Charlie detected no hesitation or voice change. ‘Re-evaluation, I guess. I don’t know.’ Did he have to be this brutal, after everything else he’d done to her? Cruel eventually to be kind, he tried to convince himself. And wasn’t convinced.

This time Natalia did hesitate. ‘Could it be permanent?’

Enough, Charlie determined. ‘No.’

‘Can you be sure?’

‘Permanently pulled out from something as big as this? You’ve got to be joking!’

‘There aren’t any jokes here, Charlie.’

And didn’t he know it! Risking that she’d been sufficiently deflected, he said, ‘I’ve got to leave tomorrow. So I need to know about the recovery now!’

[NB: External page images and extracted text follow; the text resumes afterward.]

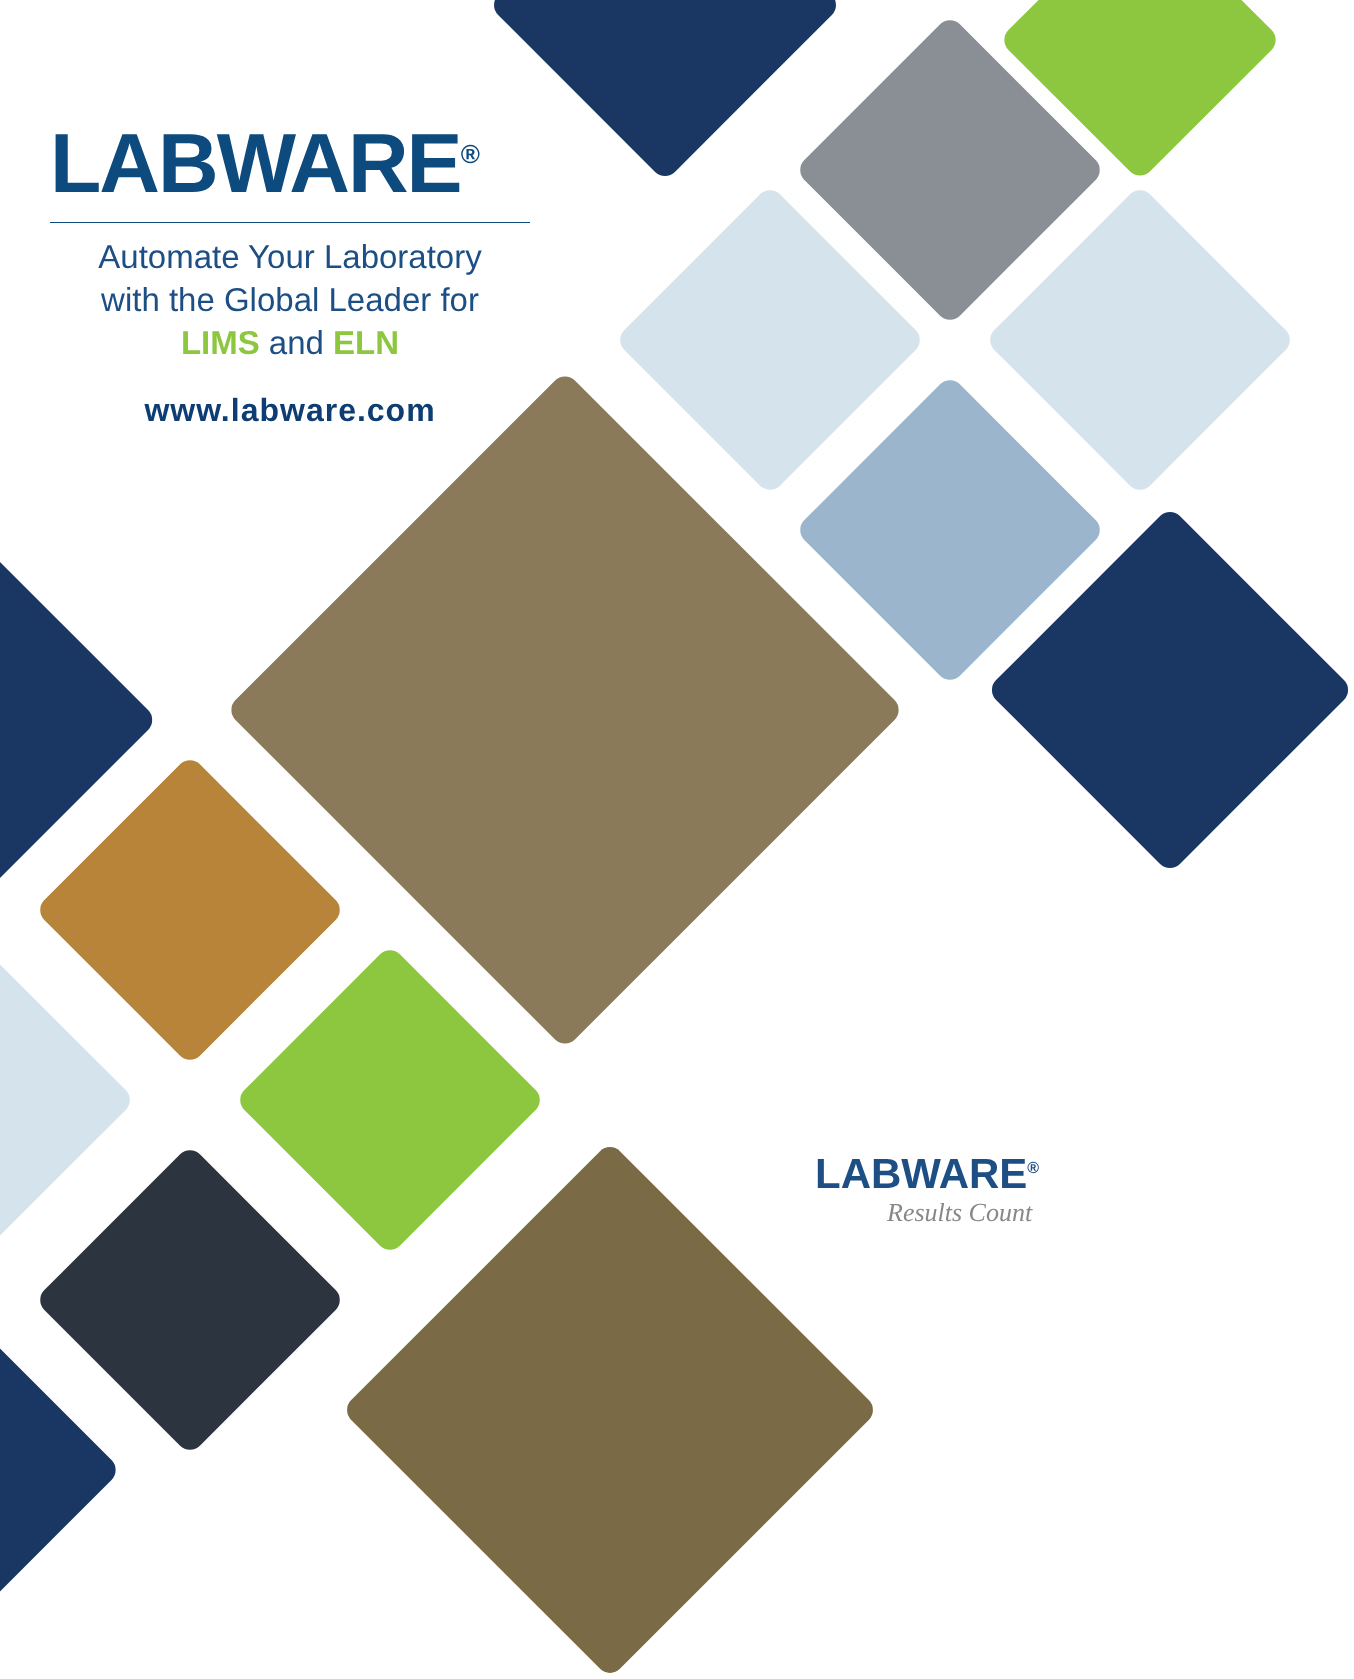LABWARE<sup>®</sup>
Automate Your Laboratory
with the Global Leader for
LIMS and ELN
www.labware.com
LABWARE<sup>®</sup>
Results Count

It came disjointedly, a hurried, second-hand account of the Agayans and Shelapin Family purges to get to the interrogations in which she was personally involving herself. But Charlie refused to be hurried, breaking in to bring Natalia specifically back to everything she knew about what had happened at Ulitza Volkhonka. Which wasn’t much. It had been one of several addresses checked of known members of the Shelapin Family. It was a rabbit warren of apartment complexes, so a surprise approach had been impossible. By the time the Militia and Special Forces had closed around the identified address, it was barred against them: the demand that the door be opened had been answered by a scatter of Kaleshnikov fire that injured two Militia officers. The door had been blown in by a grenade. The first Militia man across the threshold had been killed instantly and it was in the resulting fire-fight three gang members had died. It was only later, after all the arrests, that the canisters were found in the basement garage of one of the dead men, who had been named as Anatoli Dudin, an acknowledged Shelapin gang member who had a criminal record stretching back almost twenty years. The canisters had been intact and concealed only by a tarpaulin thrown over them. Every arrested Shelapin man denied any knowledge of the canisters or of the Pizhma robbery: their lawyers were already demanding their release.

‘You still haven’t got Agayans or Shelapin themselves?’

‘No.’

‘Agayans is important, after what you got from Yatisyna.’

‘Charlie!’

‘Sorry,’ he apologized. ‘What about forensic, at Volkhona?’ It had been a mistake not trying to speak to Hillary Jamieson. ‘Have the canisters been checked for Dudin’s fingerprints? Anyone’s fingerprints?’